▶ _Action item_
Where does the string "filters" appear in the records? Copy every line that contains it.

● ● ● ●

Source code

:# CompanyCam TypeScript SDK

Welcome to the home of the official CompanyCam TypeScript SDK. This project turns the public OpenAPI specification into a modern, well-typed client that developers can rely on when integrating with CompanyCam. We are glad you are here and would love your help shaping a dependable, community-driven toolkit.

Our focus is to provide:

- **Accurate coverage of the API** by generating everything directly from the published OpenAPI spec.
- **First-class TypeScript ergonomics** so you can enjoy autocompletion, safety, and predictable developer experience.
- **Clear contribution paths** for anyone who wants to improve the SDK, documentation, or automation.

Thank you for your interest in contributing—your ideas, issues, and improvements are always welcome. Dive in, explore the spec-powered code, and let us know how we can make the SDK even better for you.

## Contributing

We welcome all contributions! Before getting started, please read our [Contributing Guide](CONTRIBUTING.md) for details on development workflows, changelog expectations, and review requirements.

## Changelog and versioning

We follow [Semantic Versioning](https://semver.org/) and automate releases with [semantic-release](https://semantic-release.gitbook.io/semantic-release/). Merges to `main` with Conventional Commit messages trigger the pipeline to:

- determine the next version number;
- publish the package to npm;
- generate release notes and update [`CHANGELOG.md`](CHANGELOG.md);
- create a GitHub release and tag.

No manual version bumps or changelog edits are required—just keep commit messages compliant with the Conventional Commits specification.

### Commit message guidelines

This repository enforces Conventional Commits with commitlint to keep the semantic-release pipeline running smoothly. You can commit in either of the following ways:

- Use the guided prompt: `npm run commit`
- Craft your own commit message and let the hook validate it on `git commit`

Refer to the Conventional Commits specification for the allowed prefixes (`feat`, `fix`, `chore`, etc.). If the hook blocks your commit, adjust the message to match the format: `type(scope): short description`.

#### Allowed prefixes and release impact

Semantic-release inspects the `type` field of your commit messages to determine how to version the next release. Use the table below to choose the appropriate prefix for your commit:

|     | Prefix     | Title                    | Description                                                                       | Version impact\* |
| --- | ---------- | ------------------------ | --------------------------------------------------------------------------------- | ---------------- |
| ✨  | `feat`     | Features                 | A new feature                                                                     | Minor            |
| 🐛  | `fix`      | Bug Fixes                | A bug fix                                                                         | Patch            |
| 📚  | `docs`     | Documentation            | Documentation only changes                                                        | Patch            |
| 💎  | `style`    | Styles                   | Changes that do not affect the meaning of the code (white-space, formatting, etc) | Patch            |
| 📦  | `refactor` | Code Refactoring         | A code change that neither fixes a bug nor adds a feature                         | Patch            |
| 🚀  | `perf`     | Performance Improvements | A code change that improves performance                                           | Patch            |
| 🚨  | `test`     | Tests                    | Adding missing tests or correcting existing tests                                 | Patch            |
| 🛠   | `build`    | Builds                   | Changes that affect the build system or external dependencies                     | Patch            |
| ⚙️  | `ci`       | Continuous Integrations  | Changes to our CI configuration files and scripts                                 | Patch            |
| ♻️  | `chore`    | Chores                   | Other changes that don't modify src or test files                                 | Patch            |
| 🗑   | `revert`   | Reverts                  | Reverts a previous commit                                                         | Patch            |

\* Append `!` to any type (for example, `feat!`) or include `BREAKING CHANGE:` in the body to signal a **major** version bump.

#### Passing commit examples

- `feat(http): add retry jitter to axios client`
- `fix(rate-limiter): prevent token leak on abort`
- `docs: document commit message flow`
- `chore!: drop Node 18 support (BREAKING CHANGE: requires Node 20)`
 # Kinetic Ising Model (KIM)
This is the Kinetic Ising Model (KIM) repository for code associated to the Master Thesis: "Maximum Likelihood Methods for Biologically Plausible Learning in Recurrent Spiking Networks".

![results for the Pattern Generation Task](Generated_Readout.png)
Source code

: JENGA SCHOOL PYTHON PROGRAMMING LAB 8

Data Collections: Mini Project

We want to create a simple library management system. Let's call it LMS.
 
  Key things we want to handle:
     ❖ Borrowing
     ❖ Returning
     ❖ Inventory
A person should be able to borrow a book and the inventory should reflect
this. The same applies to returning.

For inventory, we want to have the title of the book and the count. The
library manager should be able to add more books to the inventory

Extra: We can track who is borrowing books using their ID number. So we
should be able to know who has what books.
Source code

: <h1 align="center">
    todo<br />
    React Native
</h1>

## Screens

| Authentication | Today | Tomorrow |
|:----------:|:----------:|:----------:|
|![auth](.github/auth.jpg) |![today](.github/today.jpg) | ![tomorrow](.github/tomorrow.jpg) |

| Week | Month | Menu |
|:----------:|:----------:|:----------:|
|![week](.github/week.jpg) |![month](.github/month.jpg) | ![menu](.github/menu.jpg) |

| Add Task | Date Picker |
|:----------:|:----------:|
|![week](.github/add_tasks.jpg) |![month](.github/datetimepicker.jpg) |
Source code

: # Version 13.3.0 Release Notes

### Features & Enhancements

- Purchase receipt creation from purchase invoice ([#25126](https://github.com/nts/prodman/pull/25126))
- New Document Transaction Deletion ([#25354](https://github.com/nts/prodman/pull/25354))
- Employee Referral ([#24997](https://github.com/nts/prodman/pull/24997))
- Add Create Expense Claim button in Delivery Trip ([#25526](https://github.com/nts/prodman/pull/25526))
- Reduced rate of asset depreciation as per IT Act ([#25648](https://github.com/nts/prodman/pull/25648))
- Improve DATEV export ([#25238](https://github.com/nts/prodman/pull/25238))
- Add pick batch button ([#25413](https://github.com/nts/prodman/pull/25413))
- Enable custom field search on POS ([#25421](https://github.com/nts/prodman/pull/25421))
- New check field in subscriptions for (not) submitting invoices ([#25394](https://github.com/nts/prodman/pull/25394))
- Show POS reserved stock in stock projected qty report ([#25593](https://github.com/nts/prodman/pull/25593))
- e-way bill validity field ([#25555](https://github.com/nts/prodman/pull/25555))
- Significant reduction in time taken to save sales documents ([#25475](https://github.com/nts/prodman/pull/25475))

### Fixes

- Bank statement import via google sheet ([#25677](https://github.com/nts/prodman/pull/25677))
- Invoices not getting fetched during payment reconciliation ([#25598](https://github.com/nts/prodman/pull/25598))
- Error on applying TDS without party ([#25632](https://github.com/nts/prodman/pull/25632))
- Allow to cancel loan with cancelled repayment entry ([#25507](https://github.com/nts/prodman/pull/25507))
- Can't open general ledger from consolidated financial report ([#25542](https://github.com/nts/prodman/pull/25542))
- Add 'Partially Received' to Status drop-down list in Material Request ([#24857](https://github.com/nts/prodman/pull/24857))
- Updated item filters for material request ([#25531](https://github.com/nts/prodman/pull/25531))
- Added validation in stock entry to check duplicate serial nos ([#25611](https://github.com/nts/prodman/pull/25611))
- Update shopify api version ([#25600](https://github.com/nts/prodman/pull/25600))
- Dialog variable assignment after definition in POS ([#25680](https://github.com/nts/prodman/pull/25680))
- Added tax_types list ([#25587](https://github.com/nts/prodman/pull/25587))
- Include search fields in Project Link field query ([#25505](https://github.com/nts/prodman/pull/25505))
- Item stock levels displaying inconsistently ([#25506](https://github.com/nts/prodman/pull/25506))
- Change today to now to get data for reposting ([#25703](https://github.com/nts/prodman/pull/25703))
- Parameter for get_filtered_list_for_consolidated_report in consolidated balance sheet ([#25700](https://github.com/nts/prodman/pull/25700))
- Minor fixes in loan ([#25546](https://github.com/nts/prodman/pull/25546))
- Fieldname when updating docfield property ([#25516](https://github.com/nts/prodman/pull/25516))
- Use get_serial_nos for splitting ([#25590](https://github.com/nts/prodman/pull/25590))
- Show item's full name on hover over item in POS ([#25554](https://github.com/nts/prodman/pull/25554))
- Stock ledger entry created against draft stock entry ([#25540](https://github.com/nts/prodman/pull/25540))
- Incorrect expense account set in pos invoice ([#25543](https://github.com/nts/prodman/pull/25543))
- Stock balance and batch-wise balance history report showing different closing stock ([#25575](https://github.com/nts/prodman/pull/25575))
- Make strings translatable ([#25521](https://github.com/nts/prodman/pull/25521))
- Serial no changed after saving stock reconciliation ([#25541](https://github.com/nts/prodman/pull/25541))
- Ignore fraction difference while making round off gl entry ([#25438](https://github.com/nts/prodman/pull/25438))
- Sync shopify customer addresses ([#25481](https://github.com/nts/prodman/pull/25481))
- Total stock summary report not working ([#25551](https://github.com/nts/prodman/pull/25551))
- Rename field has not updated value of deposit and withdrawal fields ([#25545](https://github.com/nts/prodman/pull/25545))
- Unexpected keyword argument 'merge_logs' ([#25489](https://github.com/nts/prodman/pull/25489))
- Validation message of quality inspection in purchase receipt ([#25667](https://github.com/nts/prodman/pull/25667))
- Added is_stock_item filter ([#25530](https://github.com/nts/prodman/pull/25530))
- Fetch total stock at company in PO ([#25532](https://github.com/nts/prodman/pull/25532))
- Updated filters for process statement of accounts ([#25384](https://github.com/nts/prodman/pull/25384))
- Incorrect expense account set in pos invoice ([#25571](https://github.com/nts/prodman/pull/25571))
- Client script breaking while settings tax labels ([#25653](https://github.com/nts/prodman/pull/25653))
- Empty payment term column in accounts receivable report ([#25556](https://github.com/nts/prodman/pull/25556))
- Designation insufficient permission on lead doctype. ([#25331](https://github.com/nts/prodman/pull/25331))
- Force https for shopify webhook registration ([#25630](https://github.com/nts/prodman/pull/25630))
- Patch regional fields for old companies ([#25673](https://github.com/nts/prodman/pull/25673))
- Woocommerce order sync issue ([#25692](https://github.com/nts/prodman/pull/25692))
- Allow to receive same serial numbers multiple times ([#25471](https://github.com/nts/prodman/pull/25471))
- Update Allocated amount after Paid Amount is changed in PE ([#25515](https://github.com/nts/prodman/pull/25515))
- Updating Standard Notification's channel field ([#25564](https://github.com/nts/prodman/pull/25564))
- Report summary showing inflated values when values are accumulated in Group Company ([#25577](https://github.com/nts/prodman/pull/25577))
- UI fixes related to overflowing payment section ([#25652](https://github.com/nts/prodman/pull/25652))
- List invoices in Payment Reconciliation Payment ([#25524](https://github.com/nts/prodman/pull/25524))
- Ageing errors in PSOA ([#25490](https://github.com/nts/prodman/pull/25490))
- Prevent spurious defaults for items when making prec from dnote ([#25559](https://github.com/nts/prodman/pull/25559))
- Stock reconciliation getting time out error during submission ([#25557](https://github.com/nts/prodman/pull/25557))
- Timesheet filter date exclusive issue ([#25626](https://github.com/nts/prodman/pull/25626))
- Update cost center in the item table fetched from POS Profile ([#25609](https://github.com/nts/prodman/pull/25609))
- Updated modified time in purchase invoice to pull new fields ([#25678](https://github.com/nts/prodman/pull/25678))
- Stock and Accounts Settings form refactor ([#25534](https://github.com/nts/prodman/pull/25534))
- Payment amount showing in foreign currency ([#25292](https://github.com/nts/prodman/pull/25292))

● ● ● ●

▶ _Output for this task_
- Updated item filters for material request ([#25531](https://github.com/nts/prodman/pull/25531))
- Updated filters for process statement of accounts ([#25384](https://github.com/nts/prodman/pull/25384))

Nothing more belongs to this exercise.